Unplanned pregnancy is stressful for everyone involved; here are some tips for helping you understand and cope with your daughter’s decision.
As a parent, we want our children to be happy. We want them to be more successful, reach for more dreams, make better choices, and seize more opportunities than we did. With the news of an unplanned pregnancy, we see the hopes and dreams we had for our children being in jeopardy, and inevitably it’s a crisis.
An unplanned pregnancy can be just as stressful for you, as it is for your child. Feeling angry, ashamed, or disappointed when you found out about the pregnancy are all normal reactions. We wonder where we went wrong as parents.
This might be the toughest decision your daughter has ever had to make.

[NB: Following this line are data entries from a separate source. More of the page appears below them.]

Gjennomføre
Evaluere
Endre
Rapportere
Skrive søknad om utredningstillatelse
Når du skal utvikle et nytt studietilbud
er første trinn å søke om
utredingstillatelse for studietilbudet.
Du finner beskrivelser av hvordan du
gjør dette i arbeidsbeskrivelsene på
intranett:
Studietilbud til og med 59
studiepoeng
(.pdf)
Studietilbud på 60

Whether she chooses to parent the child, place the child with an adoptive family, or terminate the pregnancy, you want to support her, as much as you can and help her make the best decision. Here are some tips to help you both move forward and make the best choice for the child:
- Put your anger aside. This isn’t the time to try and teach her a lesson using shame, anger, or condemnation. Most likely, she’s experiencing enough of that on the inside already, maybe more than she is letting on, especially if she is unmarried, in her teens, or the victim of a rape.

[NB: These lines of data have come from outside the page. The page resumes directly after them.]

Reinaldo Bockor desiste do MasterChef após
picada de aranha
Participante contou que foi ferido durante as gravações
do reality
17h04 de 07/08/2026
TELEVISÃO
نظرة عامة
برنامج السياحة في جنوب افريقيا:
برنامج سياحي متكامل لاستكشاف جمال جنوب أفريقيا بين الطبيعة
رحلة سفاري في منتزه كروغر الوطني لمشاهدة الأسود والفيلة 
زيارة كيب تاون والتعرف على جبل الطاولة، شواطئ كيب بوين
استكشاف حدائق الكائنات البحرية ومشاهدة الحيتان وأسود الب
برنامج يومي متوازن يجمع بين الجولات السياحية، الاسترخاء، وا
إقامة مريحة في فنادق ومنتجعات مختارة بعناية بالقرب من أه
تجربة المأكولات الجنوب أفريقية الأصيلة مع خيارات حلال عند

- Listen to your daughter. Showing her that you love her and are concerned for her will open up the lines of communication so she will feel safe enough to talk to you. Once you understand her situation, this allows you to guide her in making her decision.
- Accompany your daughter to a pregnancy resource center. There are practical concerns like unplanned pregnancy testing, counseling, and ultrasounds that will need to be addressed.
- If she is considering abortion, make sure she knows that this is not a ‘quick fix,’ and that the procedure carries the risk of emotional and physical consequences. If she is considering parenting, help her see what becoming a parent, and possibly a single parent, will look like—in terms of lifestyle, finances, and emotions. If she is considering adoption as a solution, help her get in touch with a reputable adoption professional who can explain to her what it will be like to place a child with an adoptive family.
- Try to schedule a meeting with you, your daughter, and the baby’s father and his parents, if possible, to discuss the options, and make a decision. In the case of adoption, it is important to make an effort to include the birth father to avoid a contested adoption, which may cause a lot of pain and difficulties for everyone involved.
Once your daughter has decided, try to give her your full support. This is a tough road to travel, no matter which avenue she chooses, and your response to her now, when she needs you the most, will impact your relationship with her for the rest of your lives.